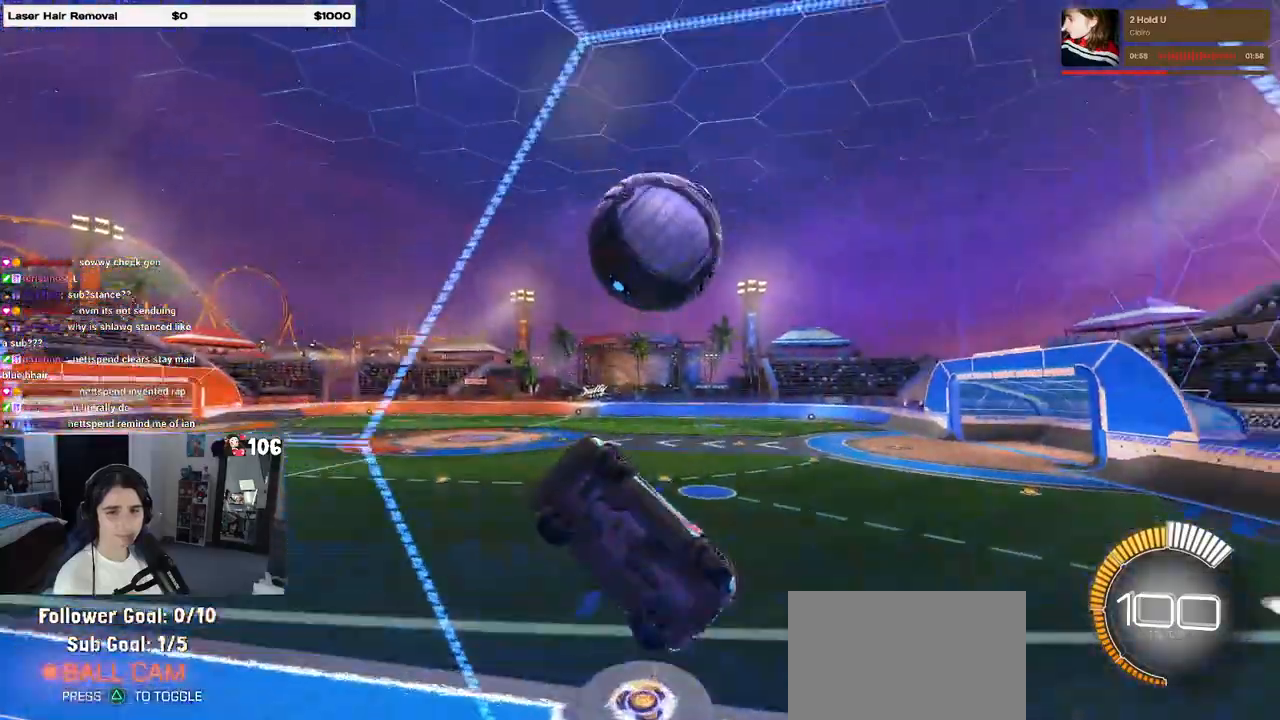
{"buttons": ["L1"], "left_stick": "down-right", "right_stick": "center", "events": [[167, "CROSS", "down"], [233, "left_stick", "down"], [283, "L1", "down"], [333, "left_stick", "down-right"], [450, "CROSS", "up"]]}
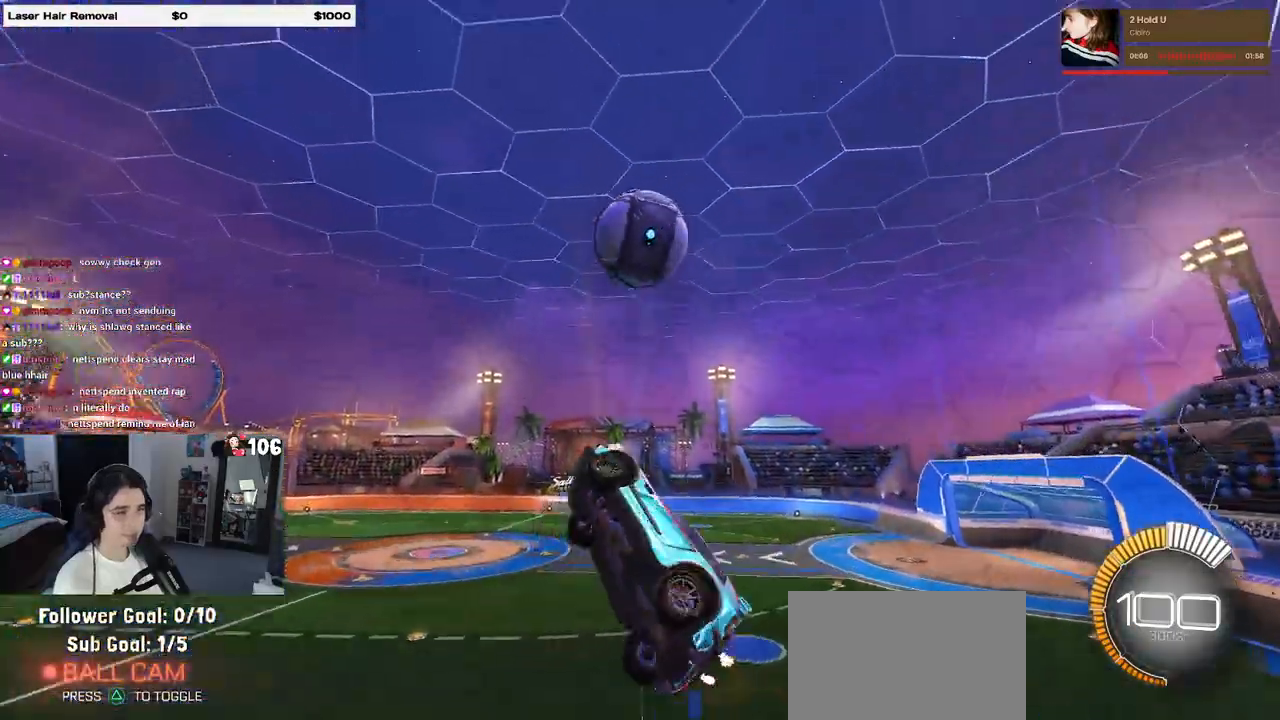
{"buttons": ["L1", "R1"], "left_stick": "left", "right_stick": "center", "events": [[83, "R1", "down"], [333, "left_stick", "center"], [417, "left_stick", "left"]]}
---
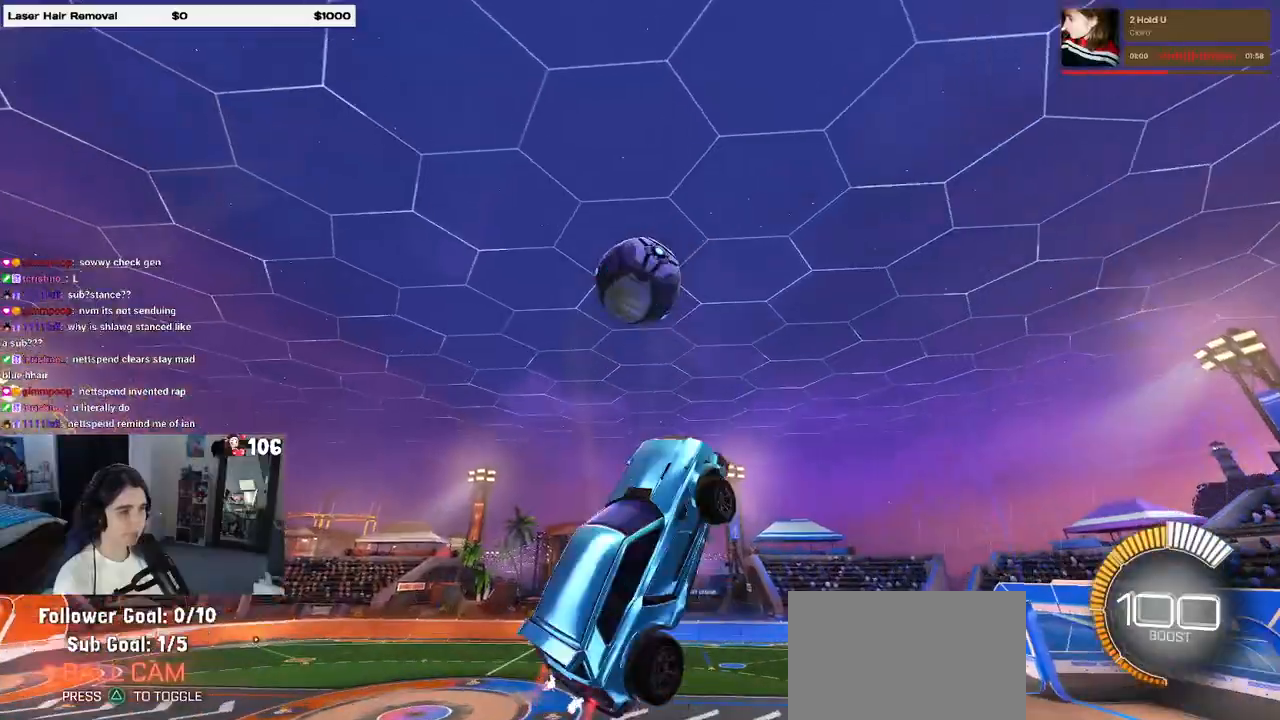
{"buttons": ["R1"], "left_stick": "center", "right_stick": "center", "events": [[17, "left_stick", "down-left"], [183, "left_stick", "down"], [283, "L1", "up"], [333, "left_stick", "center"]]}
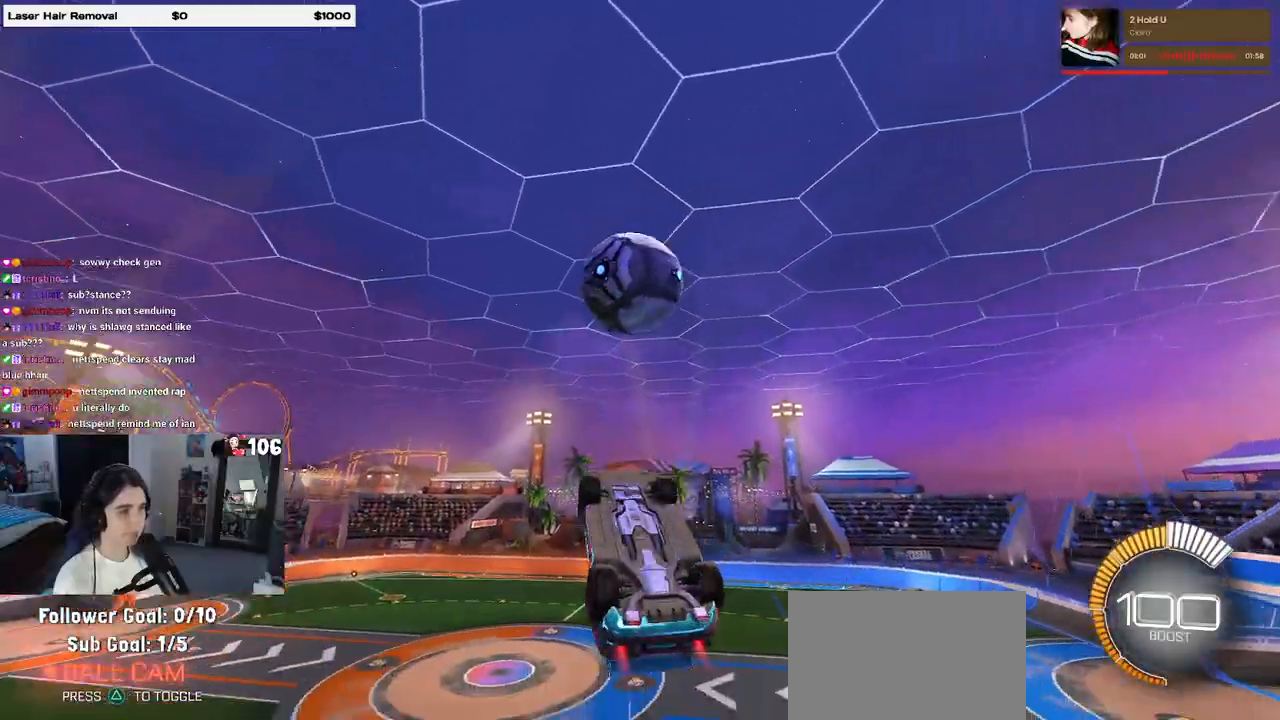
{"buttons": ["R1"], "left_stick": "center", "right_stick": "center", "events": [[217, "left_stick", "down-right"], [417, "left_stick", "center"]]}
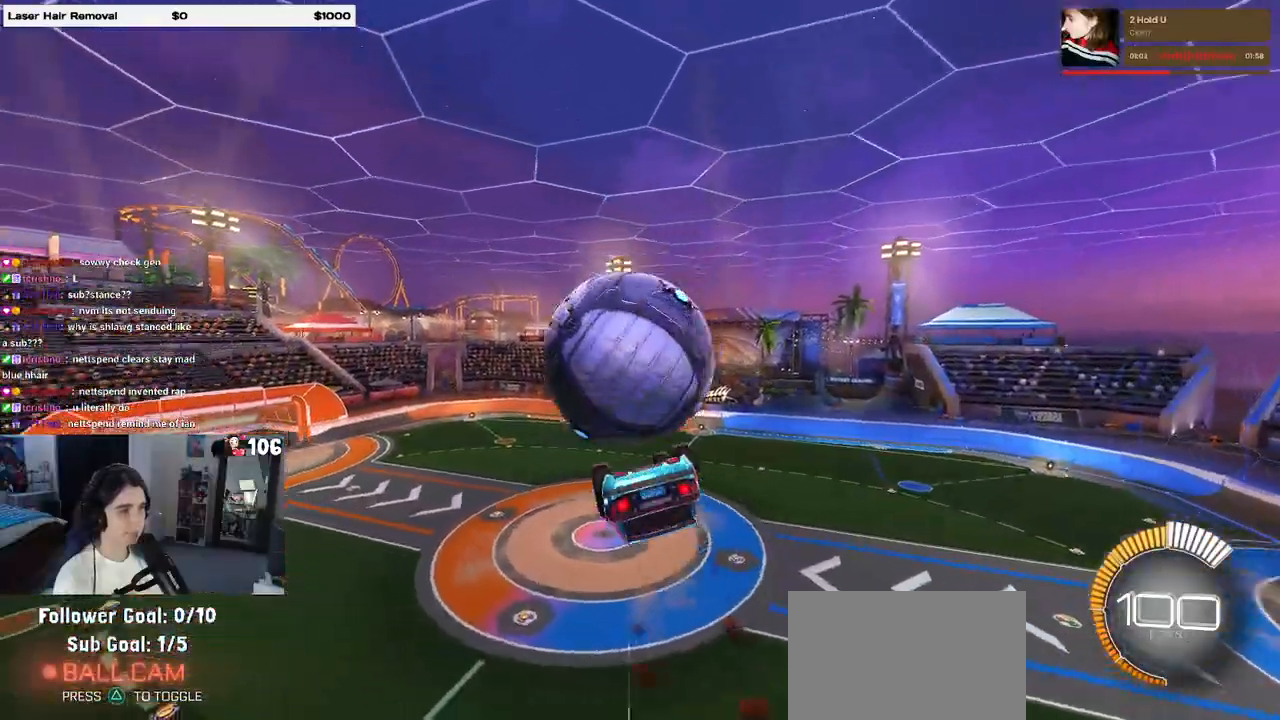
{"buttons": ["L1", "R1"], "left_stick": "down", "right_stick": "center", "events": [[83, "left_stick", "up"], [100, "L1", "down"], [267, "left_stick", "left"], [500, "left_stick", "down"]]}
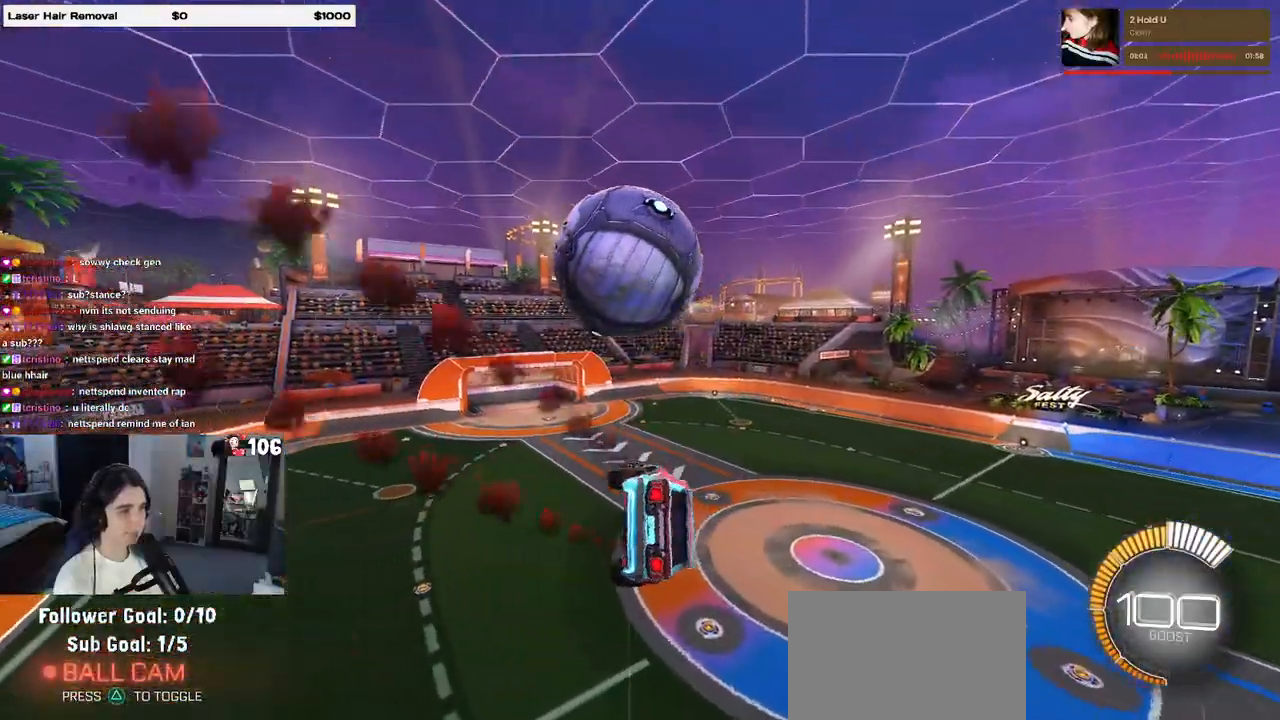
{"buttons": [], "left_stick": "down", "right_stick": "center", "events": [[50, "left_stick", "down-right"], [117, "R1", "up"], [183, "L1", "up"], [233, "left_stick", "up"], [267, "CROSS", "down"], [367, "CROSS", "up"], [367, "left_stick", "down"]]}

Try it
Could you copy out every line in the listing where the word "CROSS" appears?

Your solution
{"buttons": ["L1"], "left_stick": "down-right", "right_stick": "center", "events": [[167, "CROSS", "down"], [233, "left_stick", "down"], [283, "L1", "down"], [333, "left_stick", "down-right"], [450, "CROSS", "up"]]}
{"buttons": [], "left_stick": "down", "right_stick": "center", "events": [[50, "left_stick", "down-right"], [117, "R1", "up"], [183, "L1", "up"], [233, "left_stick", "up"], [267, "CROSS", "down"], [367, "CROSS", "up"], [367, "left_stick", "down"]]}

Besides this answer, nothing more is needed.